_WHAT IS REQUIRED_.
Pictures must not appear in the copy. Set down exactly the line with "18: (100, 245)" and each line after it through the end of the data below.

_DATA RECORDS_.
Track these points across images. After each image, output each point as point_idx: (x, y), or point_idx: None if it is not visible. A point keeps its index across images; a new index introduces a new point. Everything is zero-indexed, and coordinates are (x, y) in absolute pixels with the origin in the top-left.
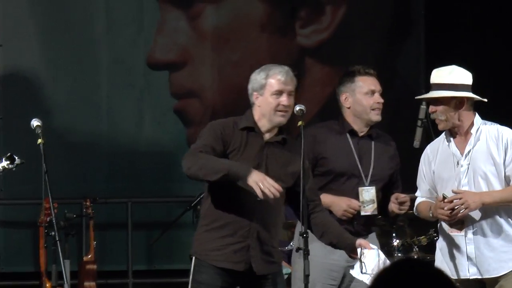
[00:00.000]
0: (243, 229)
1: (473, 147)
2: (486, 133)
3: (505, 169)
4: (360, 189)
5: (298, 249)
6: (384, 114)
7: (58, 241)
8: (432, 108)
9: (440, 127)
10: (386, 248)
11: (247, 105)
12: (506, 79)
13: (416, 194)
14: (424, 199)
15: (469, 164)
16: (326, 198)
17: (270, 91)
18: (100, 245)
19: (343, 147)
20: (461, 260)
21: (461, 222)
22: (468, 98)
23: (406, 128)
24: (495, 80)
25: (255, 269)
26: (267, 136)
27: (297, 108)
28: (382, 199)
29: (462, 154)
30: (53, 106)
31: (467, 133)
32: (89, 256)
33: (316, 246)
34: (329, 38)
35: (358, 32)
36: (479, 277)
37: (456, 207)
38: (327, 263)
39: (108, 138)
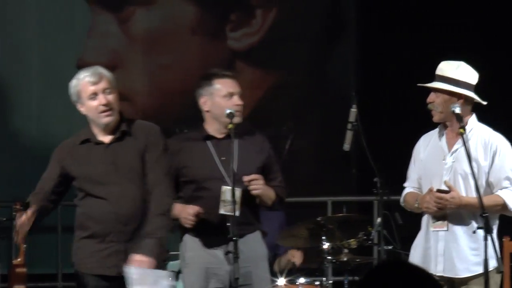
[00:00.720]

_ANSWER FOR THE TASK_.
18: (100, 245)
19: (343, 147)
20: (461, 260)
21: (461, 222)
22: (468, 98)
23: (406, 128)
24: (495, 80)
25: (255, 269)
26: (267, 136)
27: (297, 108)
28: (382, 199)
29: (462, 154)
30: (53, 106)
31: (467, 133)
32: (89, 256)
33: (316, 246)
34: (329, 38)
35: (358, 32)
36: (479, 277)
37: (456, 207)
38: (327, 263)
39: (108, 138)
[00:00.720]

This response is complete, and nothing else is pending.